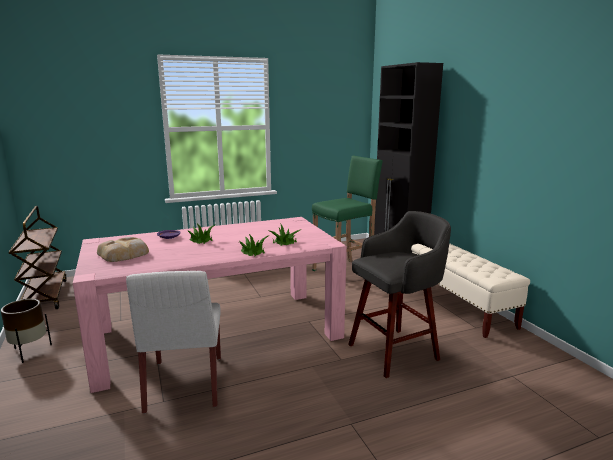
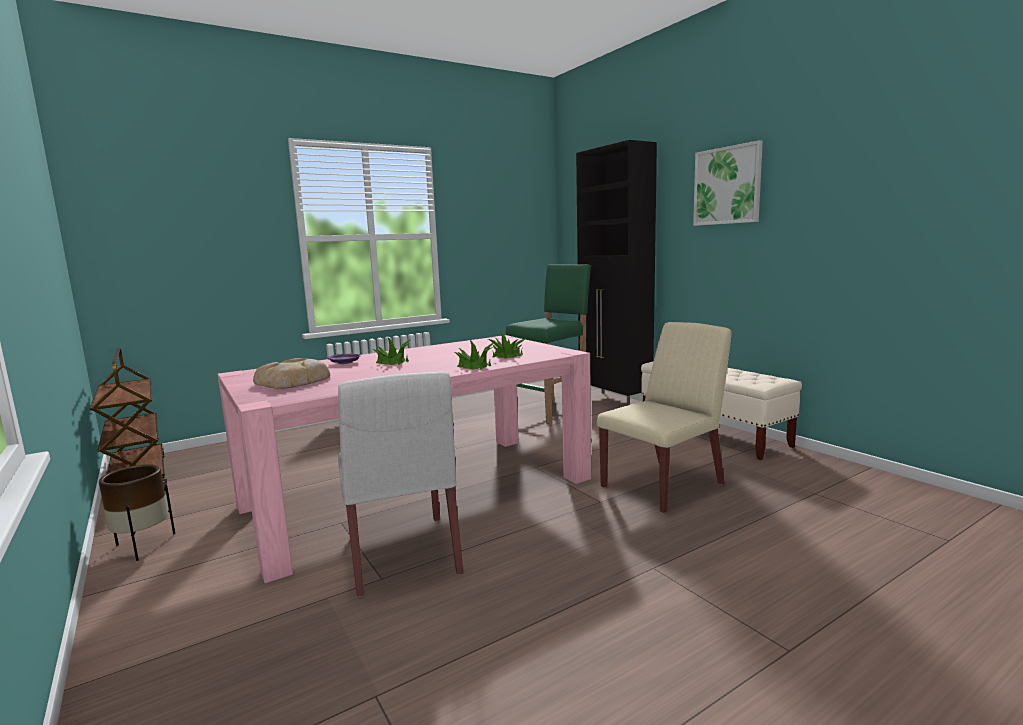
camera: 10 degrees left, 5 degrees down
grey stool [348,211,451,378] -> beige chair [597,322,732,513]
none -> picture [693,140,763,226]

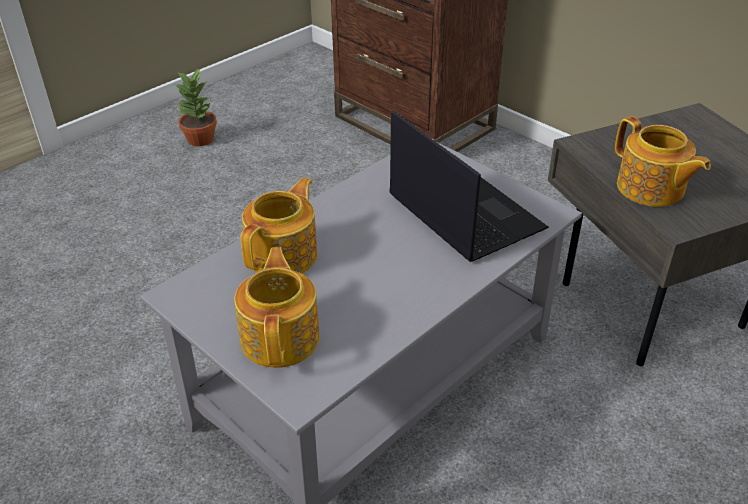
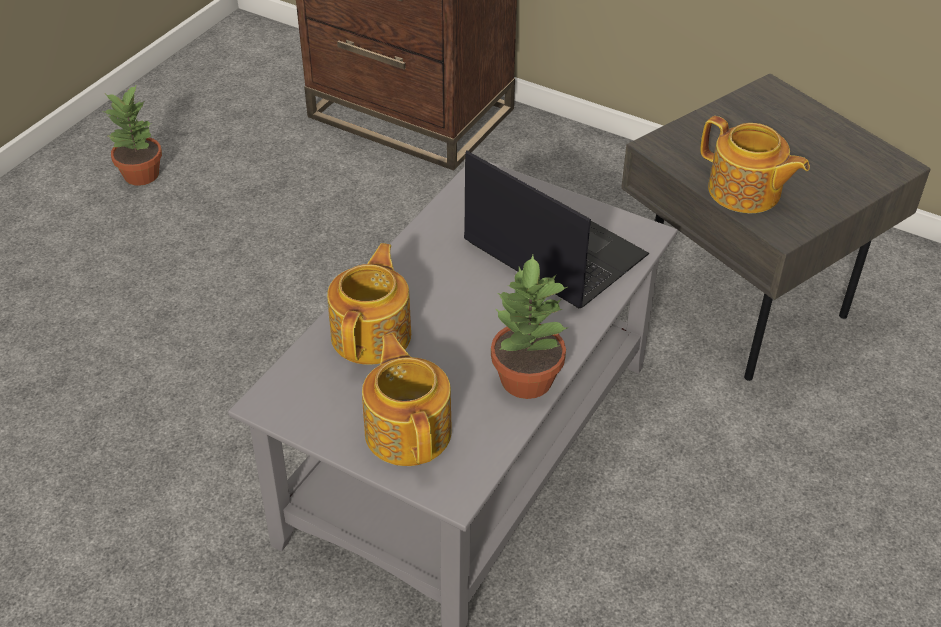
camera: 15 degrees left, 5 degrees up
none -> potted plant [491,255,567,399]

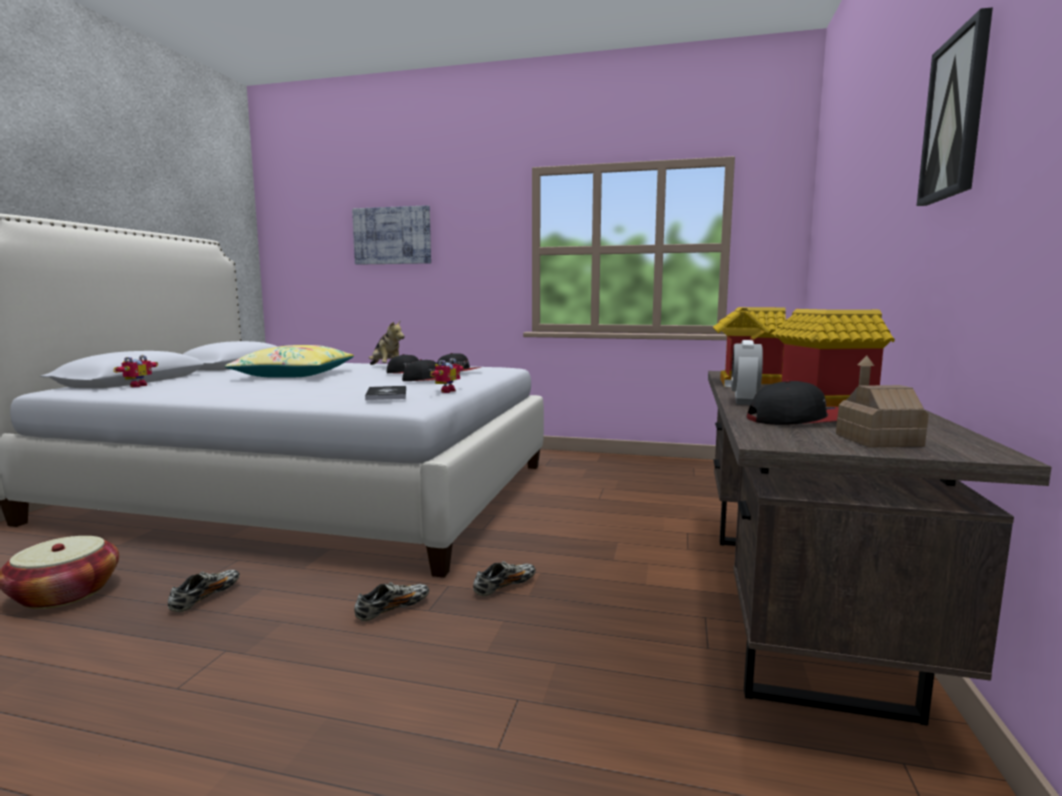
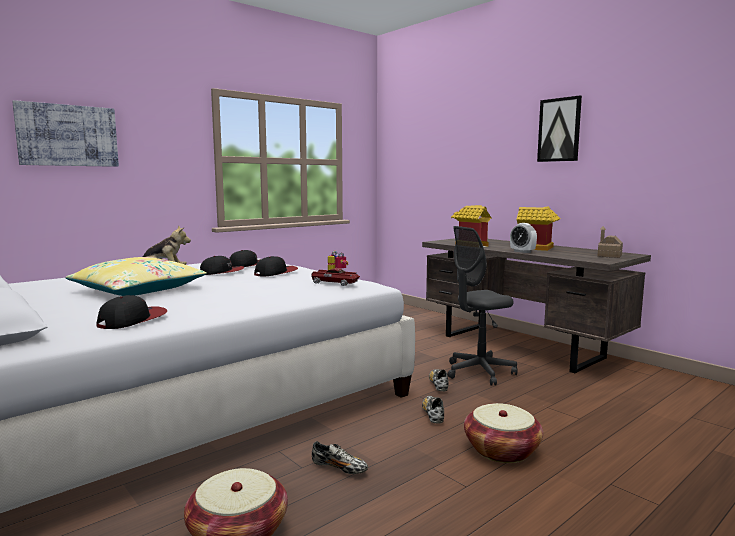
camera: 55 degrees left, 0 degrees up
toy robot [113,355,158,387] -> none
shoe [168,570,240,612] -> shoe turned 150 degrees clockwise [311,441,368,474]
book [365,386,406,400] -> toy car [311,268,360,286]
cap [747,380,839,425] -> cap moved to [96,295,167,329]
none -> grey office chair [448,226,518,386]
none -> basket [464,403,543,463]

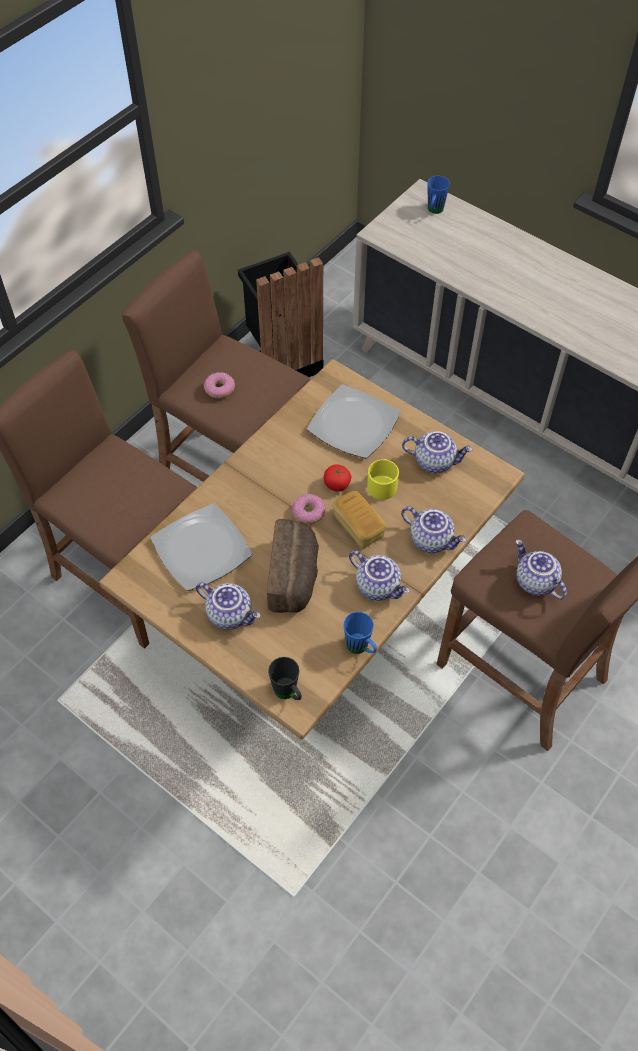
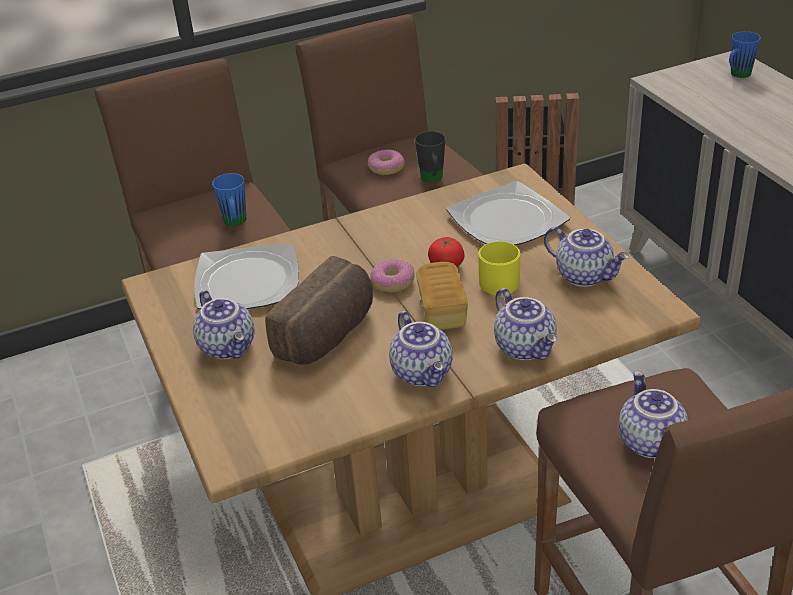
camera: 30 degrees right, 20 degrees down
black mug [268,657,302,700] -> black mug moved to [415,131,445,182]
blue mug [343,612,377,654] -> blue mug moved to [212,173,246,226]

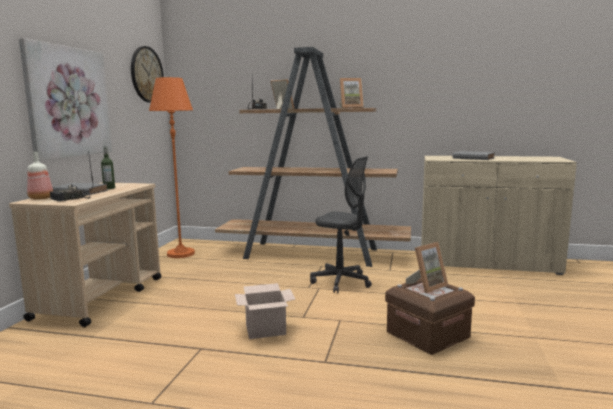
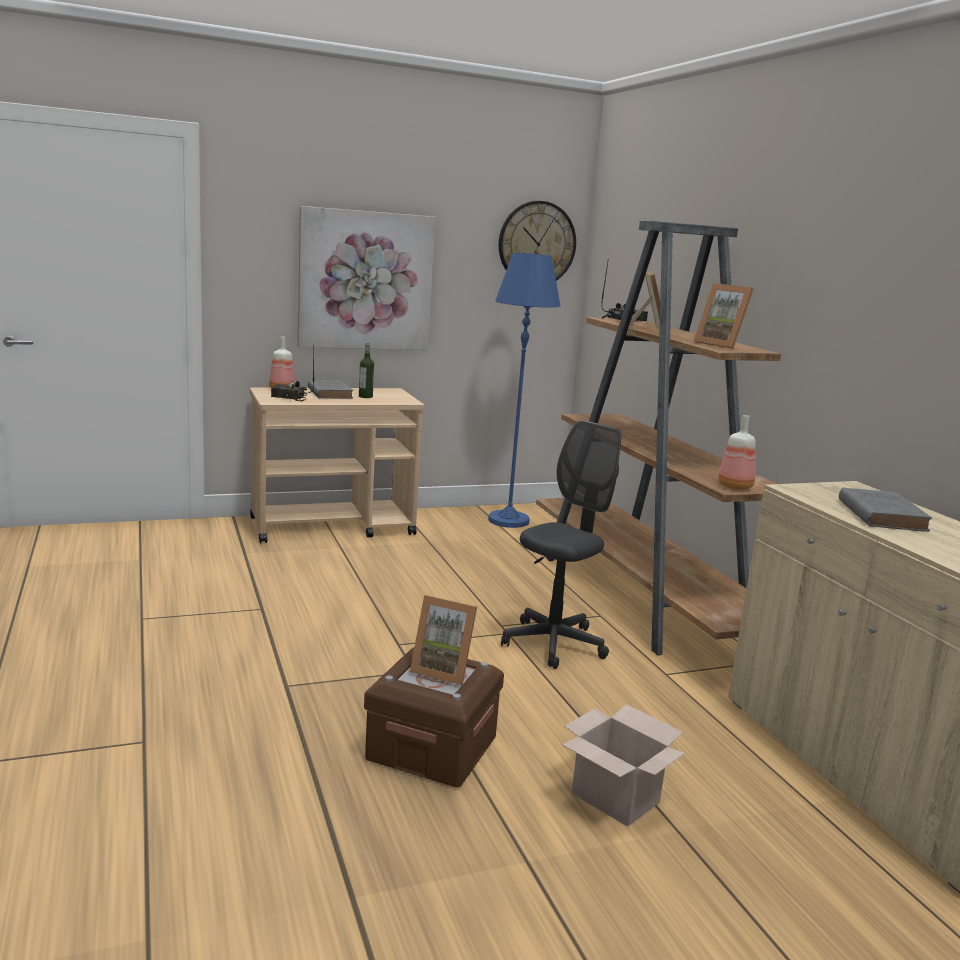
camera: 55 degrees right, 5 degrees up
orange floor lamp [149,77,195,258] -> blue floor lamp [488,253,560,528]
cardboard box [235,283,295,339] -> cardboard box moved to [562,704,685,827]
grey office chair [310,156,372,293] -> grey office chair turned 135 degrees counterclockwise [501,420,621,669]
none -> bottle [718,415,756,490]

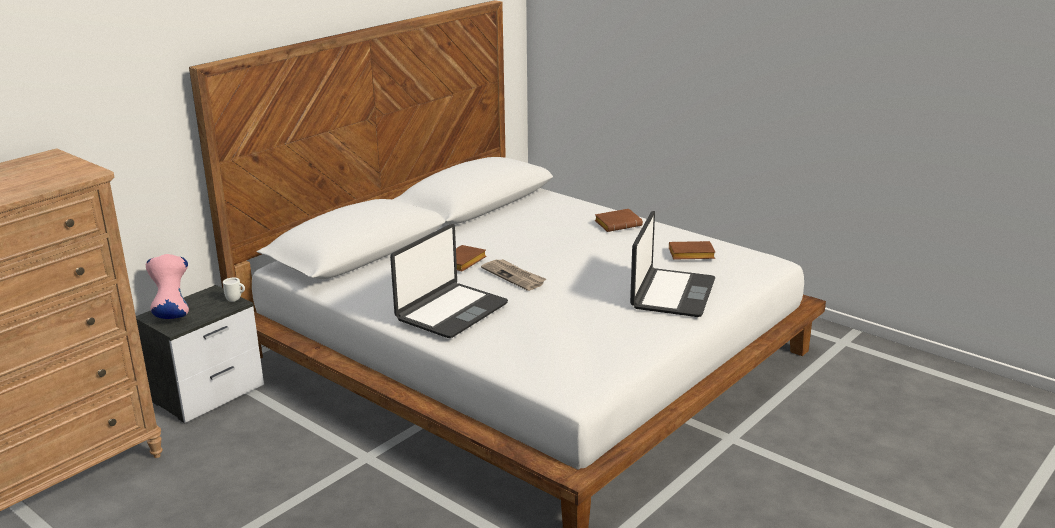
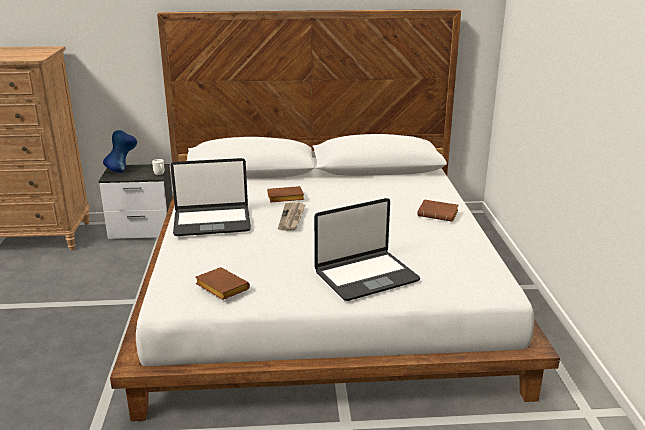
camera: 45 degrees right, 0 degrees up
pink vase [146,254,189,319] -> blue vase [103,130,137,173]
brown book [669,241,715,260] -> brown book moved to [195,267,250,300]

▸ **What is expected**:
The answer should consist of every line from the listing above that includes the word "left".

▸ **Task result**:
camera: 10 degrees left, 5 degrees down
camera: 15 degrees left, 5 degrees up
camera: 55 degrees left, 0 degrees up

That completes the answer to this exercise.